A neve lá fora, trazida por tempestades nocturnas que enchem as ruas, as janelas e os tectos. A neve lá fora e a aumentar, caindo de forma pesada pela janela do meu quarto. A neve lá fora sobre os passeios largos, as placas verdes das ruas e avenidas cujos cruzamentos dariam bons títulos para contos, como State e Huron, Packard e Hoover, Oakland e Hill. A neve lá fora e as pessoas com casacos, gorros, luvas ou o que for com algum símbolo azul e / ou amarelo e aquele ‘M’ em toda a parte. A neve lá fora e a minha cara embrulhada no cachecol que a minha Mãe me fez, com as mãos para dentro do casaco como um hustler de filme em busca de sarilhos, aproveitando o frio na cara e os tesouros desta cidade catita.

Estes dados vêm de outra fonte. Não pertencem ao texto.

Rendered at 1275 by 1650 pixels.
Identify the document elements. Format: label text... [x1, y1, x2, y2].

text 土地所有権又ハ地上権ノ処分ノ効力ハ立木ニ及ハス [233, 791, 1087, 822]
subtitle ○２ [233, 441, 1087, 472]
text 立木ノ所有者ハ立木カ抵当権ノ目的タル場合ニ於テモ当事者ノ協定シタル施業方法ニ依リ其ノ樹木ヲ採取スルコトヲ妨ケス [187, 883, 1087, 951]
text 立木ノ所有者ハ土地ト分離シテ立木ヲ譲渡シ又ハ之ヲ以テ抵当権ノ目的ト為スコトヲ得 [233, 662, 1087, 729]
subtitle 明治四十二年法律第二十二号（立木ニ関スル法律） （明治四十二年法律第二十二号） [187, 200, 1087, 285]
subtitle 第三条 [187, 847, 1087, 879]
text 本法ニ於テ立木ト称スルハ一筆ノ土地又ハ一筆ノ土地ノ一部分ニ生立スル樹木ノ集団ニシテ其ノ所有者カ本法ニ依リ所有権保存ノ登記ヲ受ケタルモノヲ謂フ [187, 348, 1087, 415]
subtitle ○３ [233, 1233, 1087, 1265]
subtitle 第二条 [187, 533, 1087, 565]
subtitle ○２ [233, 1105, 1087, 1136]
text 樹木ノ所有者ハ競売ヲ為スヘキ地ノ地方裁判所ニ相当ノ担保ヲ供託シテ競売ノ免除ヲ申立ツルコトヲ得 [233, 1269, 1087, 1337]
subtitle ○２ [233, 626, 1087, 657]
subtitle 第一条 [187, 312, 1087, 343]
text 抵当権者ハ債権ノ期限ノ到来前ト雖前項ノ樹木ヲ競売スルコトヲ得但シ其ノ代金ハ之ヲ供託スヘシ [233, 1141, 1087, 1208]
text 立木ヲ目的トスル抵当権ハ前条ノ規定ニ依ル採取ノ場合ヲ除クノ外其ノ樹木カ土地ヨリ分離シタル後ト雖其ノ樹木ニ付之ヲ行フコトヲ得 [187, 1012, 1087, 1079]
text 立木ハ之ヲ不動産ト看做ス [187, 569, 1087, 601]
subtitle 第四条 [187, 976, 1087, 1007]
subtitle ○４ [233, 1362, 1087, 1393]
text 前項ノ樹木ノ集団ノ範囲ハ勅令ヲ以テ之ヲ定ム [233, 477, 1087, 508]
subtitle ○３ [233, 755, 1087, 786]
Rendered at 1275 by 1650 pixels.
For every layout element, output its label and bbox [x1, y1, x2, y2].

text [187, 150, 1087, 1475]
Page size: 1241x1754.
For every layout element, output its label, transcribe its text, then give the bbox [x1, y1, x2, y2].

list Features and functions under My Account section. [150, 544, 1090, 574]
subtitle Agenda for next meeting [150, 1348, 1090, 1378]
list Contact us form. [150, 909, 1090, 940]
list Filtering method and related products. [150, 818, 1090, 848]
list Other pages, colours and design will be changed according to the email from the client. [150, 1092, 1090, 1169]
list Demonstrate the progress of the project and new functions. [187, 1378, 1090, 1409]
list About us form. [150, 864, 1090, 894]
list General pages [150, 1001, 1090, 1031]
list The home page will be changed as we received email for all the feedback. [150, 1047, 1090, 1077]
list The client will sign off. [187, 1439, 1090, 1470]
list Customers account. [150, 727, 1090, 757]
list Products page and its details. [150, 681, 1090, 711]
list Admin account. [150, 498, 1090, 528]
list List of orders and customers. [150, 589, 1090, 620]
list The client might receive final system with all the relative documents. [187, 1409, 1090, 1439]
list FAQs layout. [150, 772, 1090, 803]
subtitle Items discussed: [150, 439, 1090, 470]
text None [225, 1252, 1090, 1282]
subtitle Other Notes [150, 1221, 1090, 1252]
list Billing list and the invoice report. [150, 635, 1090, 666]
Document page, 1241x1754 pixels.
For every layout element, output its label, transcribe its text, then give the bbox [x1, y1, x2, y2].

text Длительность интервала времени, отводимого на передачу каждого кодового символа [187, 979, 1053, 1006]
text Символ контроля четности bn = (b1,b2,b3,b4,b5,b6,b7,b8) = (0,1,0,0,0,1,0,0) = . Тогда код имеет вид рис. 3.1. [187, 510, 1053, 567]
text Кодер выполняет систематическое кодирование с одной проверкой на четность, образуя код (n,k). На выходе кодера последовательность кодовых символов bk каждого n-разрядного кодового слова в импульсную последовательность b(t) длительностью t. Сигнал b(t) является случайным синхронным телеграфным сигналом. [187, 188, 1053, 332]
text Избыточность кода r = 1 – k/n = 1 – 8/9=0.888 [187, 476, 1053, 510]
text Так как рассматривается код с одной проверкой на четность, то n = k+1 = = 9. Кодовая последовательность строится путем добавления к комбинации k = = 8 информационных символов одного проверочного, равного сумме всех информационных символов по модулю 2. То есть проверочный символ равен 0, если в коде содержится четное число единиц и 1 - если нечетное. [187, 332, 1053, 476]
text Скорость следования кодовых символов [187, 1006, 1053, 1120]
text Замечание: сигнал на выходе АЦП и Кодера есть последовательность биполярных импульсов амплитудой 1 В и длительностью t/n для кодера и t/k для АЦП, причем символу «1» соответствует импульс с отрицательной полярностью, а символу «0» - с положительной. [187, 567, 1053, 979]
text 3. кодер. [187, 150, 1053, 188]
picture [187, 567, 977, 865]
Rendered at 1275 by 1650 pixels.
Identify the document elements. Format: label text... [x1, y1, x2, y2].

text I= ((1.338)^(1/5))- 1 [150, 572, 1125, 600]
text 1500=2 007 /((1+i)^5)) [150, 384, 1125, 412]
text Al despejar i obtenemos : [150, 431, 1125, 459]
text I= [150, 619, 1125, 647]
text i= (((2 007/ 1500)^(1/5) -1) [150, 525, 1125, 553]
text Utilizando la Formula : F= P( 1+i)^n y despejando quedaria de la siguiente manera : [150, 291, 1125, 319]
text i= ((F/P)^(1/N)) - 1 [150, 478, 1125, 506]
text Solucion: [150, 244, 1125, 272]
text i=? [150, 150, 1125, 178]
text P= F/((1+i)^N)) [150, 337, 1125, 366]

Não sei porquê lembro-me de uma fotografia icónica de James Dean enquanto ando, e à noite apercebo-me que é o aniversário do seu nascimento. A neve lá fora e um velho mas belo cinema com um organista a dar show antes da sessão começar. A neve lá fora e o meu corpo dentro de uma casa boa junto à rua, ou de uma sala de investigação incrível, dentro de uma faculdade de pedra com condições para lá de top, ou de um pequeno e quente quarto com uma cama alta. A neve lá fora e Ann Arbor com os seus cafés, restaurantes, cinemas e salas de concerto, as suas ruas e arcadas, as suas lojas e as suas pessoas, os seus bares e a sua cerveja, os seus ginásios e a sua universidade a receber-me abertamente, como se nunca daqui tivesse saído. A neve lá fora e o bom de tudo isto, da chegada a este pequeno paraíso académico numa América perdida e do conforto que imediatamente sinto. A neve lá fora e eu, cá dentro, a aquecer, sem entusiasmo nem passado, só com liberdade e presente. A neve lá fora e tudo o que precisei para “chegar” e assentar foi um gabinete, uma noite bem dormida, uma biblioteca cheia de livros, um passeio até ao supermercado cooperativo, uma ida ao cinema para ver a nova obra-prima de Agnès Varda (se têm um pingo de humanidade dentro de vocês por favor vão ver Visages Villages, um road movie incrível sobre arte, pessoas e vida), um quarto quente numa casa simpática e uma (lindíssima) canção de Stephen Malkmus. A neve lá fora e a mesma previsão para os dias que se seguem: trabalho, cinema, ginásio, e calor. Tenham um bom carnaval, que o meu será assim.